Exercise 5.26 (page 564). For clarity, call this function (which the book calls factorial) fact-i (the "i" for "iterative"). Be sure to answer the questions in parts a and b.
Note that this exercise does not involve writing any code. You just have to experiment with the machine.
Exercise 5.27 (page 564). For clarity, call this function (which the book also calls factorial) fact-r (the "r" for "recursive").
Like the last exercise, this exercise does not involve writing any code. In both exercises, you should collect data at least for values of n from 1 through 5.
Exercise 5.28 (page 565). This requires changing some of the code in eceval.scm, but the book shows you exactly what to do. Add the code anywhere you want, just so long as it won't be "fallen into", and just leave the label ev-sequence for the new code commented out. Then to try the new code for this exercise, comment out the old label ev-sequence and uncomment the new one.

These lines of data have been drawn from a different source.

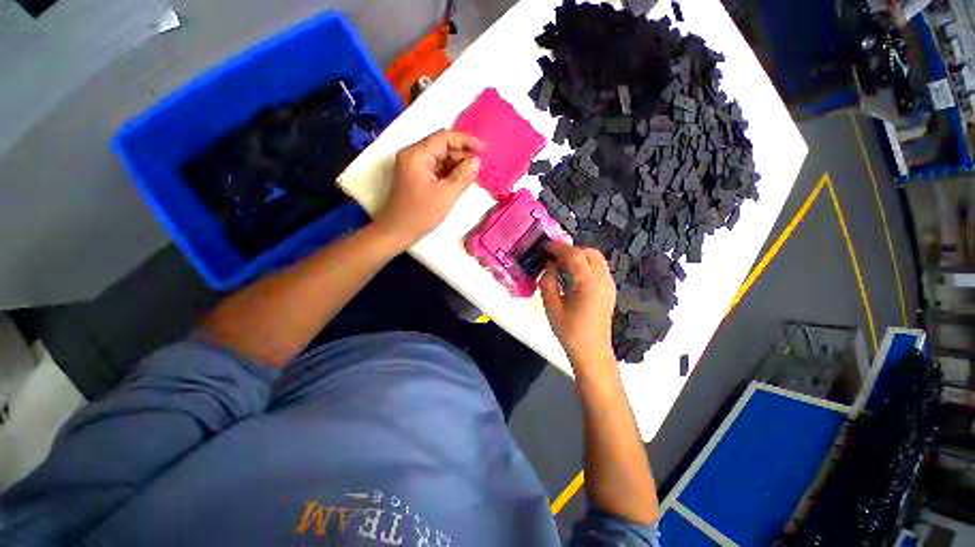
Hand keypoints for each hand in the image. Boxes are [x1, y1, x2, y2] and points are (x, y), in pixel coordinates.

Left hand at [374, 129, 482, 249]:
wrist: (397, 232)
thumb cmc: (420, 215)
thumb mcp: (445, 195)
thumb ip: (463, 176)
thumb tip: (477, 161)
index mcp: (416, 155)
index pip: (444, 137)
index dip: (466, 141)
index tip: (484, 150)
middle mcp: (413, 155)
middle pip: (442, 146)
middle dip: (462, 154)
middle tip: (480, 166)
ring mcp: (414, 165)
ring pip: (441, 157)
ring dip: (458, 164)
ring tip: (474, 174)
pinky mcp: (417, 175)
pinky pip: (437, 168)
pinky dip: (450, 172)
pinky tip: (463, 179)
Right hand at [540, 241, 617, 373]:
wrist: (591, 352)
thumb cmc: (569, 331)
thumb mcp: (552, 306)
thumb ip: (548, 281)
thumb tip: (548, 265)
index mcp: (589, 285)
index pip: (575, 256)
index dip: (559, 248)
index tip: (545, 247)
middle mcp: (603, 281)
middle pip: (590, 252)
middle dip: (570, 250)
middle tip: (553, 256)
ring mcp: (609, 285)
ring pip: (596, 259)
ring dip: (579, 255)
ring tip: (560, 263)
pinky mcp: (609, 290)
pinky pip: (598, 268)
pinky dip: (585, 264)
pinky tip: (572, 273)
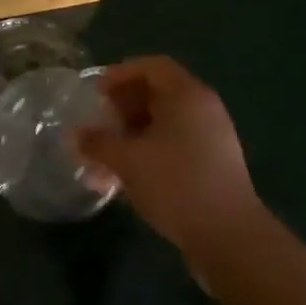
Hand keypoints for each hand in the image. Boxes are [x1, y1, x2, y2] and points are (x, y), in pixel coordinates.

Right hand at [72, 56, 260, 252]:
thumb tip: (76, 135)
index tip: (96, 93)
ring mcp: (212, 138)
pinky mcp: (213, 166)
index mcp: (187, 95)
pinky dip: (149, 152)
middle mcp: (203, 109)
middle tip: (99, 123)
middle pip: (159, 94)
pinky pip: (175, 145)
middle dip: (123, 106)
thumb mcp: (127, 160)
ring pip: (164, 124)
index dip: (120, 74)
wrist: (229, 237)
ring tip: (106, 156)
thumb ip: (98, 143)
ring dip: (132, 134)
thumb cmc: (175, 184)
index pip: (152, 66)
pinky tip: (127, 177)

Please note that this problem is similar to the two previous ones combined, so you will need to report just as much data and just as many formulas as in those two problems combined.
Some more information about problems 3, 4 and 5:
You are asked to write some simple formulas. You have all taken algebra (and calculus, for that matter) and you should all know how to write a simple formula cleanly. For instance, suppose you come up with some expression such as
2(n-3) + 11
This is not what you want to write. You want to simplify this, so you
write
2n + 5
And you do not write
2*n + 5 !!! WRONG !!!
That's not mathematical notation. That is what you might write if you were
writing code in some computer language. But you are not writing code in some
computer language. You are writing an algebraic expression.
Please be careful about this.
The point of producing all these tables (there should be four of them) and formulas (there should actually be eight of them) is to learn something, not just produce some meaningless expressions. What do you observe from these results? Put your answers in notes.txt.